# More Free Magazines



## Meemo (Oct 27, 2008)

New list of magazines offering their current issue free - some are for Fire only ("Details" is one I noticed), others can go to iPad as well - I sent the Crochet magazine to my iPad.

http://www.amazon.com/s/ref=s9_hps_bw_clnk?node=5165567011&page=1&pf_rd_m=ATVPDKIKX0DER&pf_rd_s=center-2&pf_rd_r=0T8JWMJQBYTFEJWDRPAD&pf_rd_t=101&pf_rd_p=1370924062&pf_rd_i=2735187011


----------



## ame8199 (Apr 4, 2010)

wuhoo, Don't know what "Details" is about but it has Adam Levine on the cover and it was free....so I got it

Looks like Details is a mens magazine...oh well..


----------



## docmama28 (Mar 6, 2010)

Thank you so much for posting this again!  The last time you posted a link to free magazines I stocked up for my trip this past weekend.  I've read them all and was going to go through my carousel deleting magazines today.  Now it's full of new magazines to enjoy!  This is why I love kindleboards!


----------



## wavesprite (Apr 27, 2009)

Can you explain how the free magazines work?  Do you get one issue and if you don't cancel they continue to send them? Or do you just "buy" a free issue to check it out?


----------



## docmama28 (Mar 6, 2010)

Yes, when you click on the "buy it now with one click" button, it says above it "buy the current issue for $0.00", and Amazon will not automatically send you subsequent issues.  Pretty nifty, huh?

§ **DATASET CONTENT**:

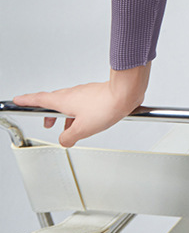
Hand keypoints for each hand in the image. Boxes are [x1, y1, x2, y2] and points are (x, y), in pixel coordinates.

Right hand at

§ **QUESTIONS**:
(1) Name every distinct username that posts in the free magazines forum thread.
(2) Carry on the free magazines forum thread from its last post.

§ **TASK-BY-TASK ANSWERS**:
(1) Meemo, ame8199, docmama28, wavesprite

(2)
----------



## wavesprite (Apr 27, 2009)

Very! I'm going to check it out, thanks!


----------



## laurie_lu (May 10, 2010)

Very Nice!  Thank you


----------



## docmama28 (Mar 6, 2010)

I just realized something even niftier...the last group of free issues they offered I got a copy of Everyday Food.  It showed up again in this month's offerings and I thought I wouldn't be able to order it again because I had already taken advantage of the offer.  I clicked on it, but wasn't sure if I'd get my email receipt telling me I'd been charged $1(the regular per issue cost).  I just checked my emails and I did in fact get it for free again!


----------



## ame8199 (Apr 4, 2010)

yesterday when i did this, i got a .99 credit for the mp3store.  Pretty nifty...free magazine and free music as well.  not sure if its still going today.  

"Details" was in the promo.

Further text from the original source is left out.